Legislation before Congress would address doctor shortages by granting permanent residency to 40,000 foreign medical workers.
From 2016, Rishab Gupta worked to set up a life for himself in the United States, completing his medical residency in New York before moving to Boston with his wife Vandita for a neuropsychiatry fellowship last year. But when Gupta flew home to India to care for his dying mother amid the country’s devastating wave of Covid earlier this month, he knew he was leaving that life behind.
“I didn’t have any choice. I knew it was a risk, but I just had to,” he said from his home town, Ludhiana. “She fought bravely, but unfortunately that could not save her.” As he grieves, Gupta is now indefinitely separated from Vandita, who stayed in Boston.

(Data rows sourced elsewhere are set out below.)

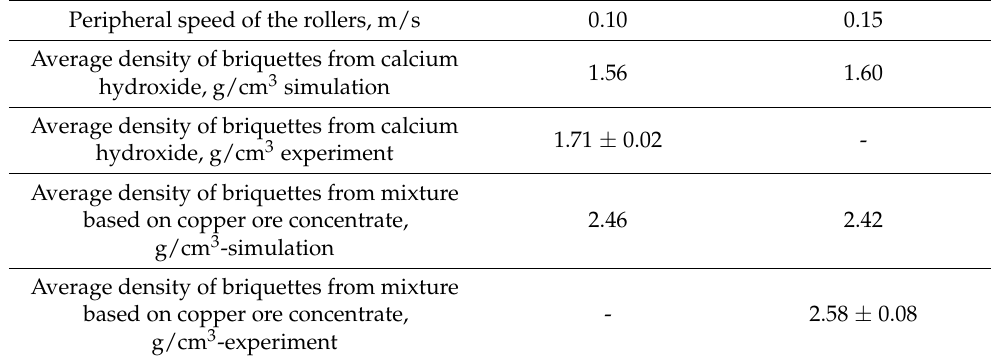
Table 5. Comparison of the average density of briquettes obtained in simulation and laboratory tests.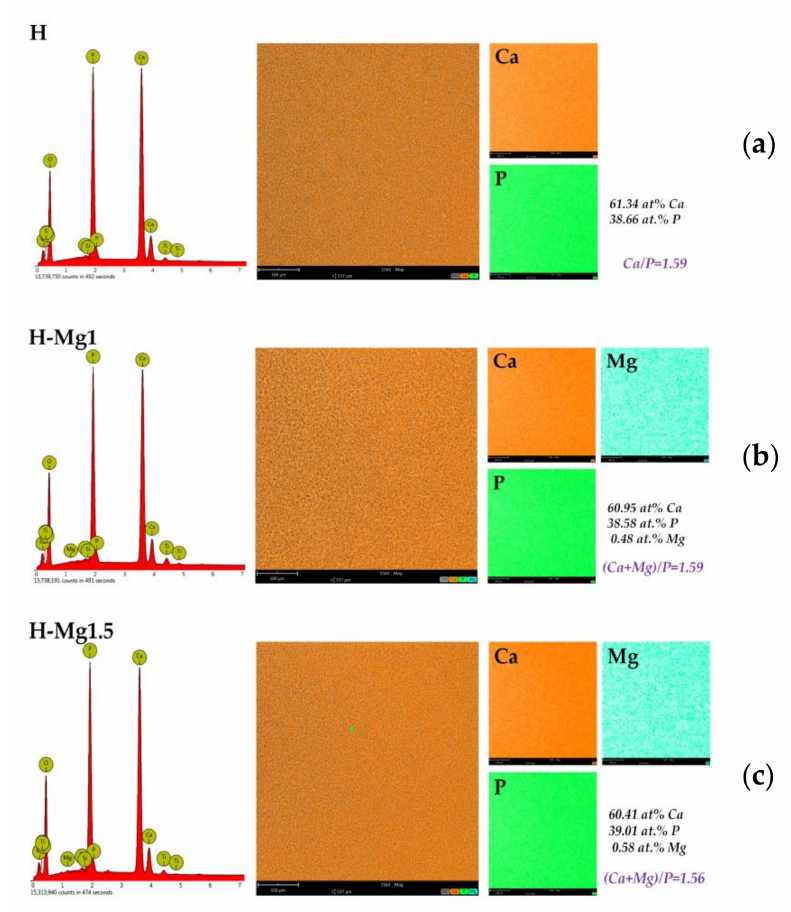
Figure 3. X-ray energy dispersive spectroscopy (EDS), elemental distribution, and chemical composition of the undoped ( a ) and Mg-doped hydroxyapatite (Hap) ( b , c ) based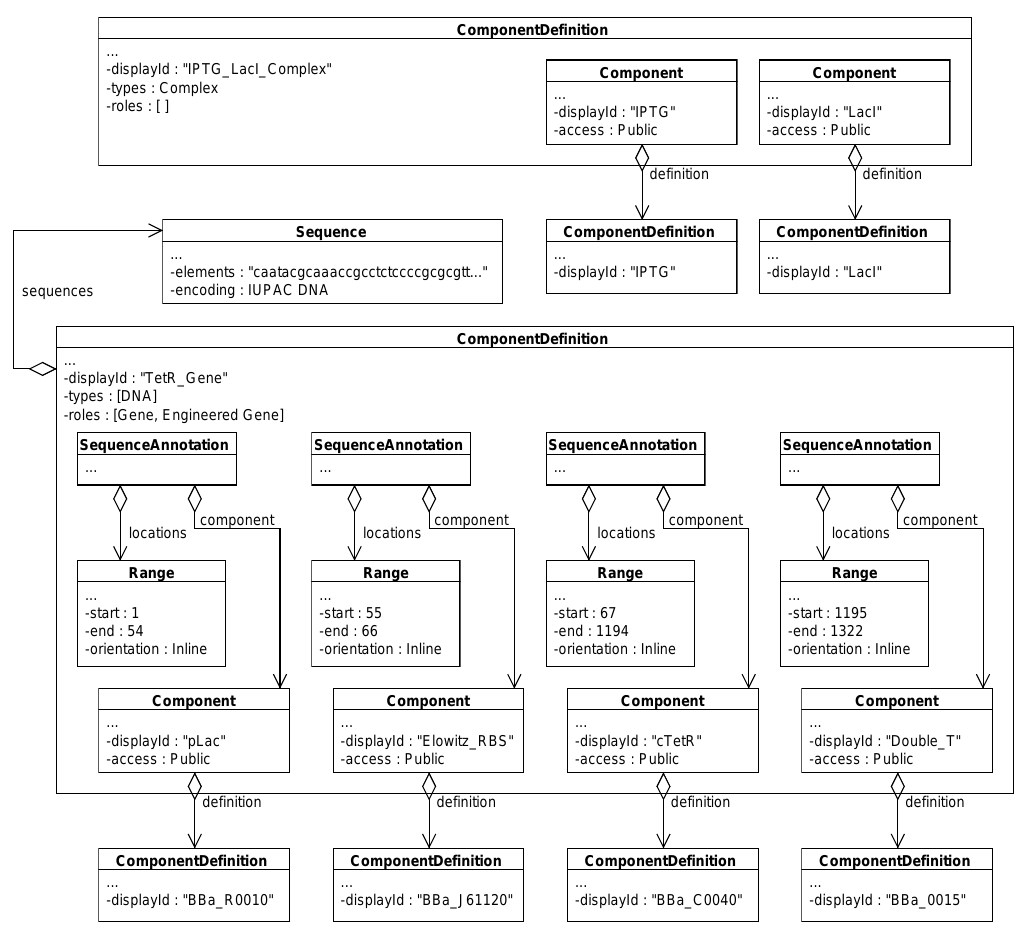
Figure 26: Composite ComponentDefinition objects for the LacI inverter. In the case of the ComponentDefinition that represents the TetR gene, its sub- Component objects are located as Range s along its Sequence using SequenceAnnotation objects. The ComponentDefinition that represents the IPTG-LacI complex, however, has no Sequence and its sub- Component objects are composed without any data about their relative positions.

The pandemic’s surge in India led Joe Biden in April to impose a ban on most travel from the country, which has seen more than 10m new cases and at least 100,000 deaths due to the coronavirus. Biden’s travel restrictions have left many like Gupta in a bind, largely because of the tenuous visas that they rely on to practice medicine in the US.
Gupta’s J-1 visa, issued to many foreign doctors, isn’t exempted from the travel ban, and even if he were to apply for an exemption, his visa needs to be revalidated at the embassy first. With consular services rolled back due to the pandemic, appointments are scarce. But foreign medical workers like Gupta and their advocates say they wouldn’t be in this situation if they had more permanent and flexible visas.
The role played by foreign doctors has never been more apparent than over the past year, when so many have put themselves at risk while fighting on the frontlines. Over a third of the 3,600-plus US healthcare workers who have died from Covid were immigrants, and many of them served in safety net hospitals and clinics.